# Job item
Wherever "none" occurs in the entries, copy the line that holds it.

Itemized modification records
★ ★ ★ ★

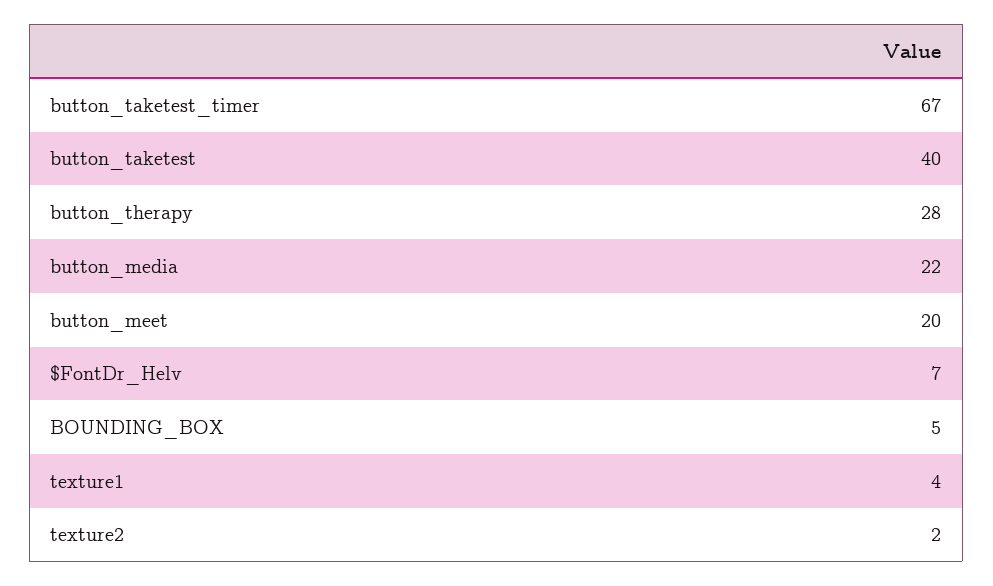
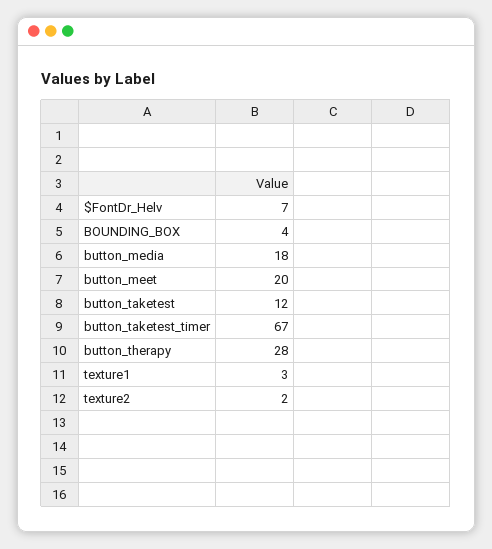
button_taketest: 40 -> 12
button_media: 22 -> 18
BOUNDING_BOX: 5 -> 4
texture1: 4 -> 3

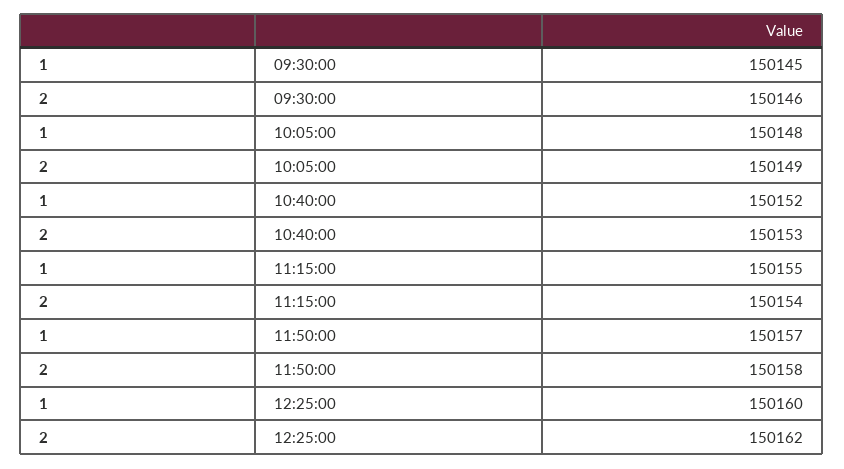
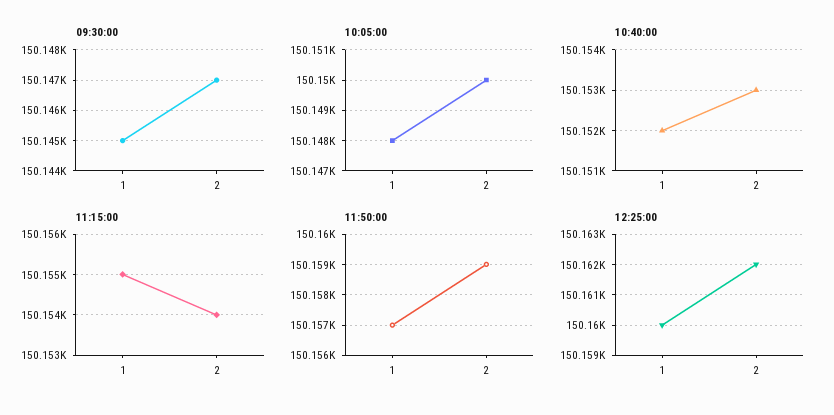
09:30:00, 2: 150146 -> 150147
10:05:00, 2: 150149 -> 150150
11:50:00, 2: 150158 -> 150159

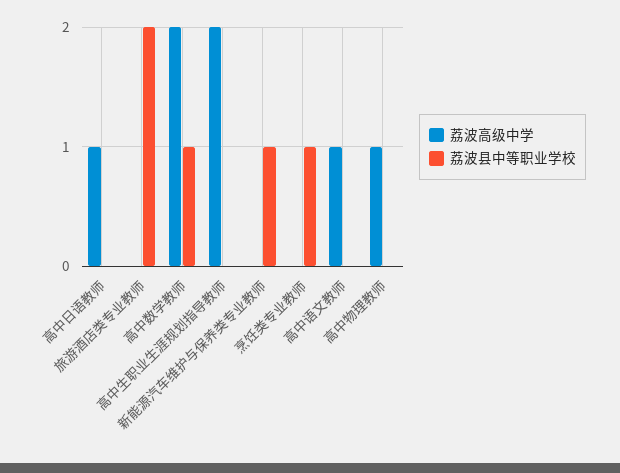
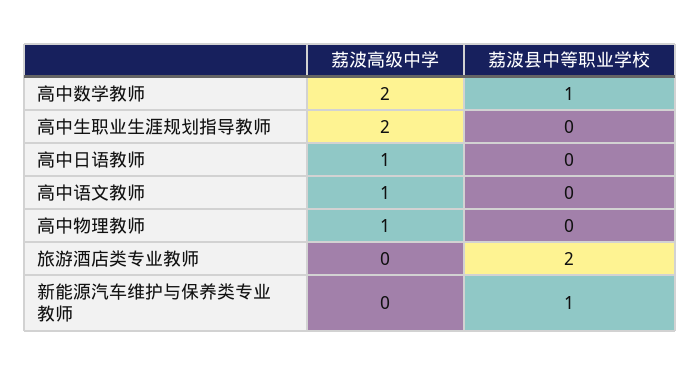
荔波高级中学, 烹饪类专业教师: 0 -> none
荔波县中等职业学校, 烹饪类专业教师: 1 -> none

★ ★ ★ ★

# Expected output
荔波高级中学, 烹饪类专业教师: 0 -> none
荔波县中等职业学校, 烹饪类专业教师: 1 -> none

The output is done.